(Collected data)
--- --- ---

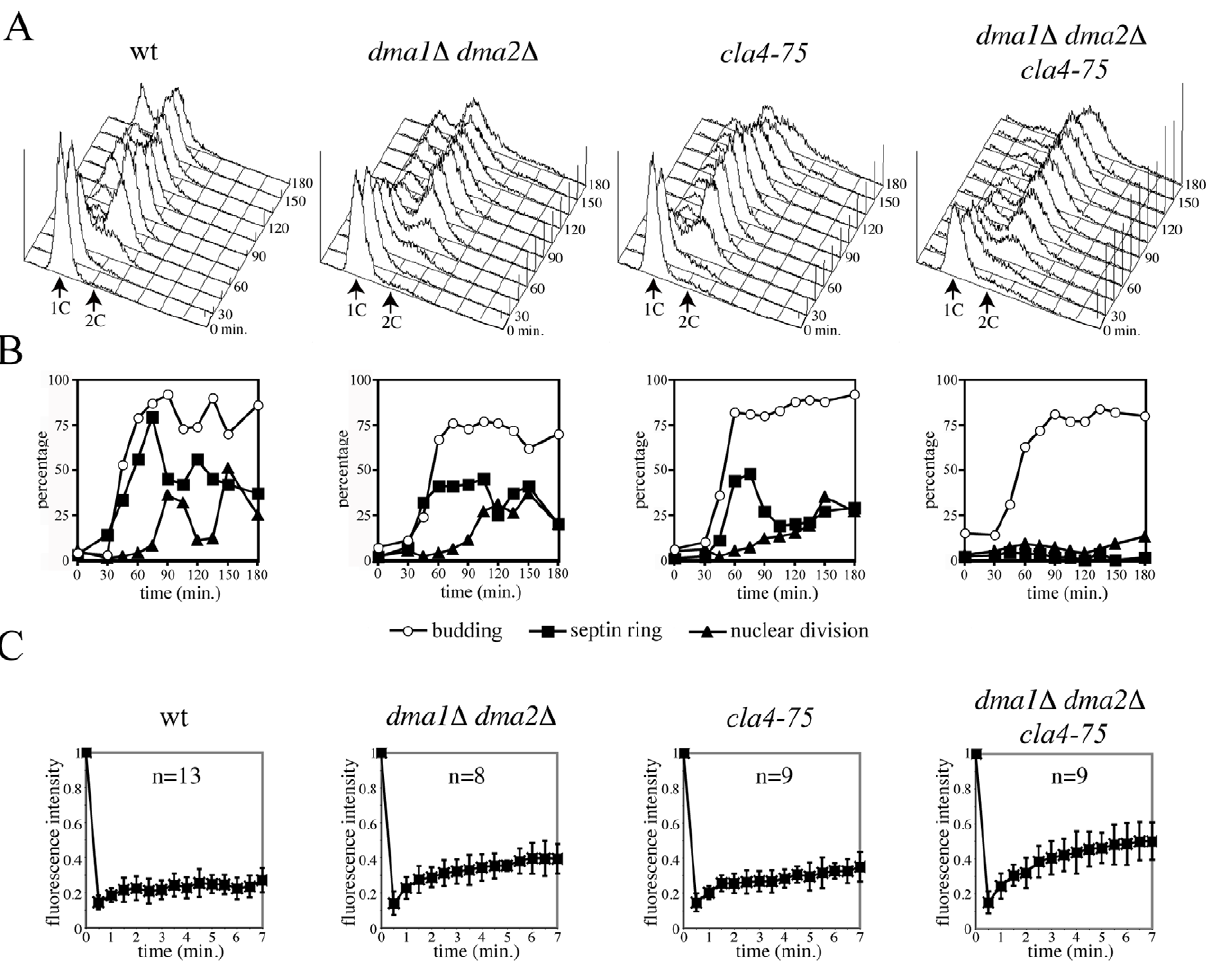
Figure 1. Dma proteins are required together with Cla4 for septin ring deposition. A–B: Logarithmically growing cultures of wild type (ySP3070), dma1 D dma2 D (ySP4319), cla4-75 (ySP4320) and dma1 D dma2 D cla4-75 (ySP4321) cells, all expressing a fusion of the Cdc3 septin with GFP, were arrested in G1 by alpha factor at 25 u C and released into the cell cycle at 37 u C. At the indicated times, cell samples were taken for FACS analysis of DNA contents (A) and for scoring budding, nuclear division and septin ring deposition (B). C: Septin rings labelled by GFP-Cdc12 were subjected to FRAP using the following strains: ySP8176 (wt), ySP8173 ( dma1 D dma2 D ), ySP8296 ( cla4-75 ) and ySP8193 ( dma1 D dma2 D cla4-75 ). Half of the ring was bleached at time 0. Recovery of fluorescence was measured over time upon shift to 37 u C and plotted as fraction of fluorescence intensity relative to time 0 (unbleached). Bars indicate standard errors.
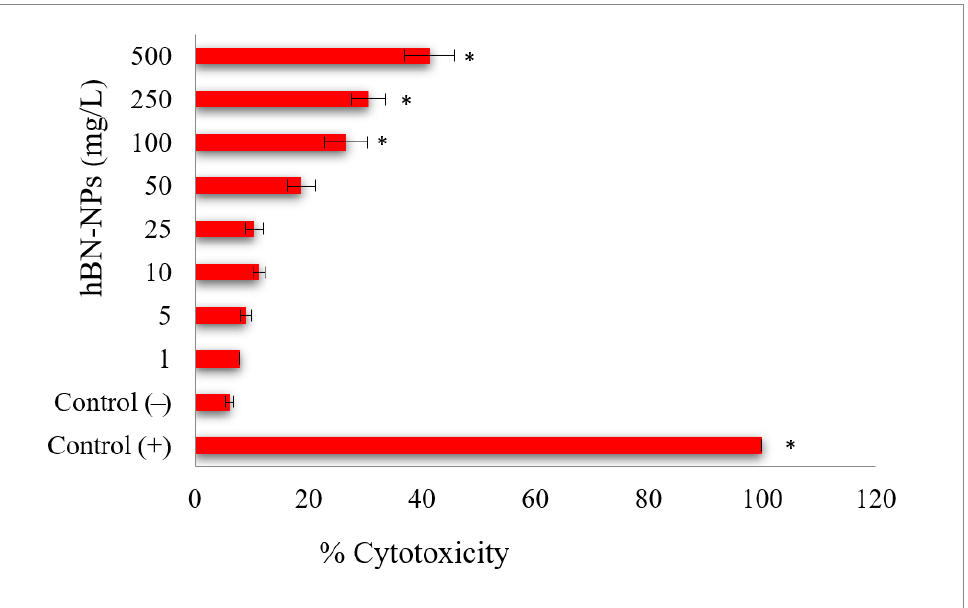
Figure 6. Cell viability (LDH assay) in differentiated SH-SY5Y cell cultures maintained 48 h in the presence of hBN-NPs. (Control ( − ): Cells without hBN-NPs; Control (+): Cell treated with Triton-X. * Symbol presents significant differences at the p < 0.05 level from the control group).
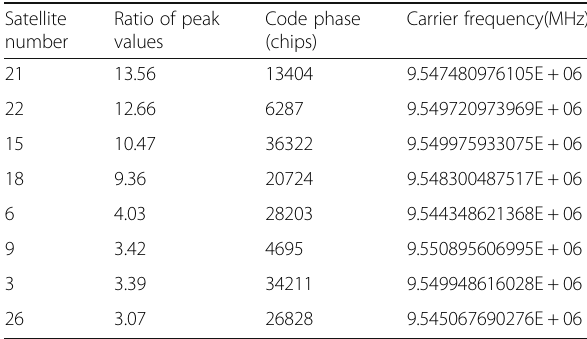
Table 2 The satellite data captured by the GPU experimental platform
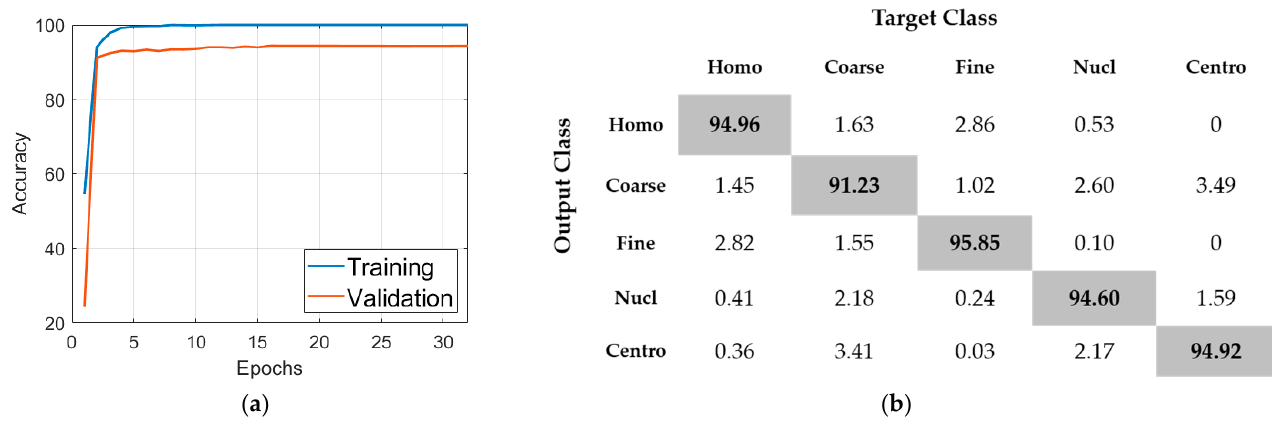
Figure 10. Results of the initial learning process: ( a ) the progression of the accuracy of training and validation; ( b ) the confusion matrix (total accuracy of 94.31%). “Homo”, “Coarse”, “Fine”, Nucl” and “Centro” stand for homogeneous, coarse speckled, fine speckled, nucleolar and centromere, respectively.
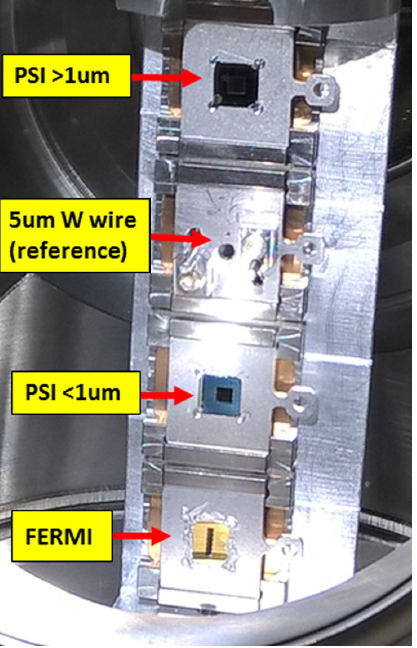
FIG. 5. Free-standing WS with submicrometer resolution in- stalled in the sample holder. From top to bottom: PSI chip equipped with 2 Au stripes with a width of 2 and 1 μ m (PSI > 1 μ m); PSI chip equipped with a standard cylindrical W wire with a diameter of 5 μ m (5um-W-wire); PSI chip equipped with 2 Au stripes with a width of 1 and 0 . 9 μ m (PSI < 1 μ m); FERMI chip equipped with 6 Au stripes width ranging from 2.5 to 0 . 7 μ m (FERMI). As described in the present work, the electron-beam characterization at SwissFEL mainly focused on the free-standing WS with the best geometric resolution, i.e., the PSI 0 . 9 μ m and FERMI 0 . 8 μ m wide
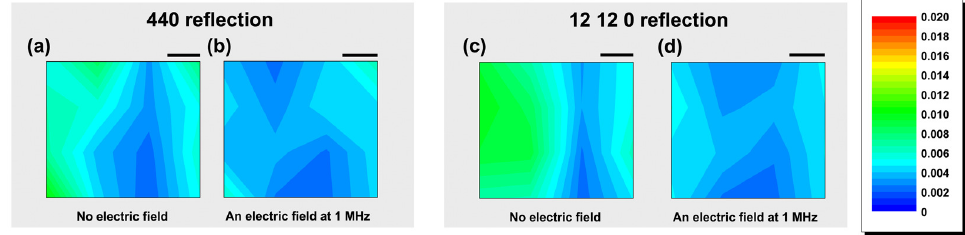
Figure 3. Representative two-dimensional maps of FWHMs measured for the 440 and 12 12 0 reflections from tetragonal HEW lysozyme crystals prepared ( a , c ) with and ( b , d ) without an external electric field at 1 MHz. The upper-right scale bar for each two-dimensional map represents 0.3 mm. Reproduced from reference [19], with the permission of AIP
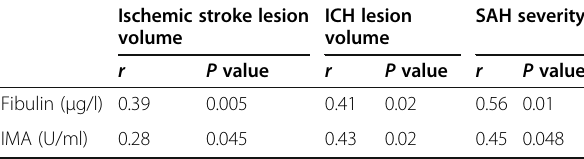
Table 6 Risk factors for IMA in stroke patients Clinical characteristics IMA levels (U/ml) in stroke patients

--- --- ---

TASK STATEMENT >>
What to print is the stretch of entries from the line with "Table 2 The" up to and including the line with "Figure 3. Representative". Please print it exactly and leave out the pictures.

RESULT FOR THIS EXERCISE >>
Table 2 The satellite data captured by the GPU experimental platform
Figure 10. Results of the initial learning process: ( a ) the progression of the accuracy of training and validation; ( b ) the confusion matrix (total accuracy of 94.31%). “Homo”, “Coarse”, “Fine”, Nucl” and “Centro” stand for homogeneous, coarse speckled, fine speckled, nucleolar and centromere, respectively.
FIG. 5. Free-standing WS with submicrometer resolution in- stalled in the sample holder. From top to bottom: PSI chip equipped with 2 Au stripes with a width of 2 and 1 μ m (PSI > 1 μ m); PSI chip equipped with a standard cylindrical W wire with a diameter of 5 μ m (5um-W-wire); PSI chip equipped with 2 Au stripes with a width of 1 and 0 . 9 μ m (PSI < 1 μ m); FERMI chip equipped with 6 Au stripes width ranging from 2.5 to 0 . 7 μ m (FERMI). As described in the present work, the electron-beam characterization at SwissFEL mainly focused on the free-standing WS with the best geometric resolution, i.e., the PSI 0 . 9 μ m and FERMI 0 . 8 μ m wide
Figure 3. Representative two-dimensional maps of FWHMs measured for the 440 and 12 12 0 reflections from tetragonal HEW lysozyme crystals prepared ( a , c ) with and ( b , d ) without an external electric field at 1 MHz. The upper-right scale bar for each two-dimensional map represents 0.3 mm. Reproduced from reference [19], with the permission of AIP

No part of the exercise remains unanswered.